§ PROVIDED TEXT:
┌────────

This is a non-exhaustive list of integration techniques that are commonly used. You should be familiar with all three of the techniques listed here, and be able to apply them.
5.1. Substitution
These results can be proved using the chain rule and fundamental theorem of calculus.
For an indefinite integral:
(5.1)\[\int f(x) \textrm{d}x = \int f(x) \frac{\mathrm{d}x}{\mathrm{d}u}\mathrm{d}u+c\]
For a definite integral:
(5.2)\[\begin{equation}
\int_a^b f\mathrm{d}x= \int_{u(a)}^{u(b)}f\frac{\mathrm{d}x}{\mathrm{d}u}\mathrm{d}u
\end{equation}\]
Don’t forget to change the limits for definite integration!
The idea of using a substitution is that we convert a difficult integral \(\mathrm{d}x\) to an easier one \(\mathrm{d}u\), through careful choice of \(u\). Often we choose \(u\) so that its derivative cancels out a factor in \(f\), noting that the integrand in (5.1) can be written as:
(5.3)\[\begin{equation}
f \frac{\mathrm{d}x}{\mathrm{d}u}=f\biggr/\frac{\mathrm{d}u}{\mathrm{d}x}
\end{equation}\]
Worked example: \( \displaystyle \int x\sqrt{x^2-1}\mathrm{d}x\)
We can try the substitution \(u=x^2-1\).

└────────

§ RAW DATA:

┌────────

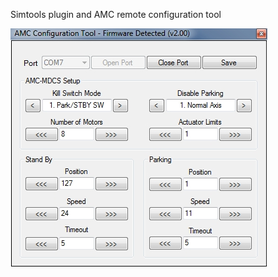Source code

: Simtools plugin and AMC remote configuration tool



![Alt Text](https://github.com/tronicgr/AMC-MDCS-FIRMWARE/blob/master/Simtools_interface_plugin_and_tools/AMC_config_MDCS.jpg)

└────────

§ WORK TO COMPLETE:
A. According to the integration techniques text, which two results can be used to prove the substitution formulas?
B. Summarize the integration techniques text in two sentences.
C. List every numbered equation label in the integration techniques text, and state what each equation gives.

§ RESPONSES IN ORDER:
A. The chain rule and the fundamental theorem of calculus.

B. The integration techniques text presents substitution formulas for indefinite and definite integrals, which can be proved with the chain rule and the fundamental theorem of calculus, and it stresses that the limits must be changed for definite integration. A substitution turns a difficult integral in x into an easier one in u through careful choice of u, often by choosing u so that its derivative cancels a factor in the integrand.

C.
- (5.1): the substitution formula for an indefinite integral
- (5.2): the substitution formula for a definite integral
- (5.3): the integrand from (5.1), rewritten as f divided by du/dx